Page images and extracted text:
※ ※ ※
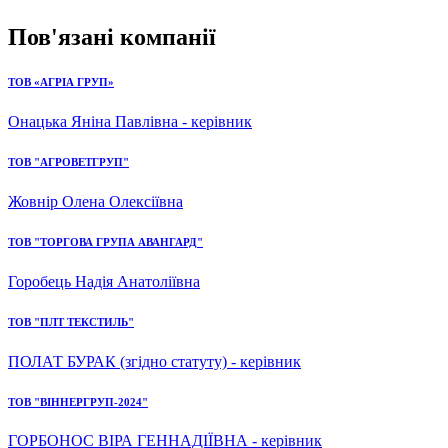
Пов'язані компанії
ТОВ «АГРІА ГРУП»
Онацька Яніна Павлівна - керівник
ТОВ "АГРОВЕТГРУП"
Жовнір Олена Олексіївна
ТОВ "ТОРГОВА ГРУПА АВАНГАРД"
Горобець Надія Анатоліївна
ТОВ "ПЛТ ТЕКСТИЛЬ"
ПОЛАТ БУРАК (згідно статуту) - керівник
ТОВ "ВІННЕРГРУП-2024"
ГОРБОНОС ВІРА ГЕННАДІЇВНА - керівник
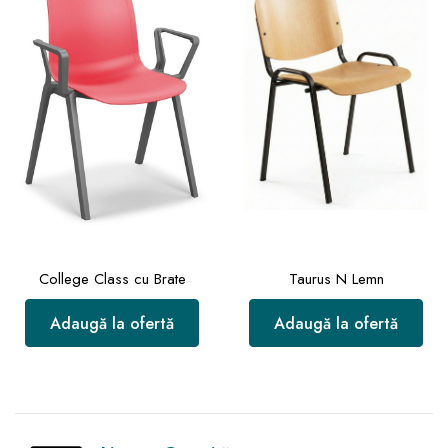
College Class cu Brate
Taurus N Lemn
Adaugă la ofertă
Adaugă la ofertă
※ ※ ※
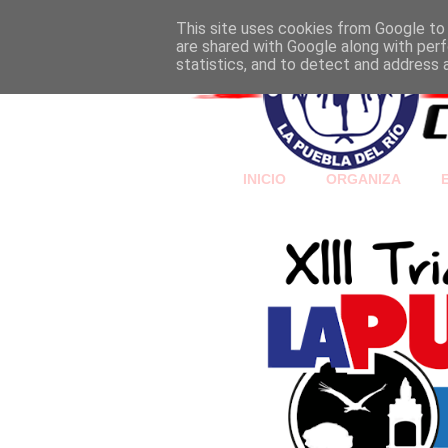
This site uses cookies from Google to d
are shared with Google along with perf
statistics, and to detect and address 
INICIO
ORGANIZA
※ ※ ※
▸ TASK TO COMPLETE:
Among the lines of the records, copy out each one that contains the word "керівник".

▸ PROBLEM SOLUTION:
Онацька Яніна Павлівна - керівник
ПОЛАТ БУРАК (згідно статуту) - керівник
ГОРБОНОС ВІРА ГЕННАДІЇВНА - керівник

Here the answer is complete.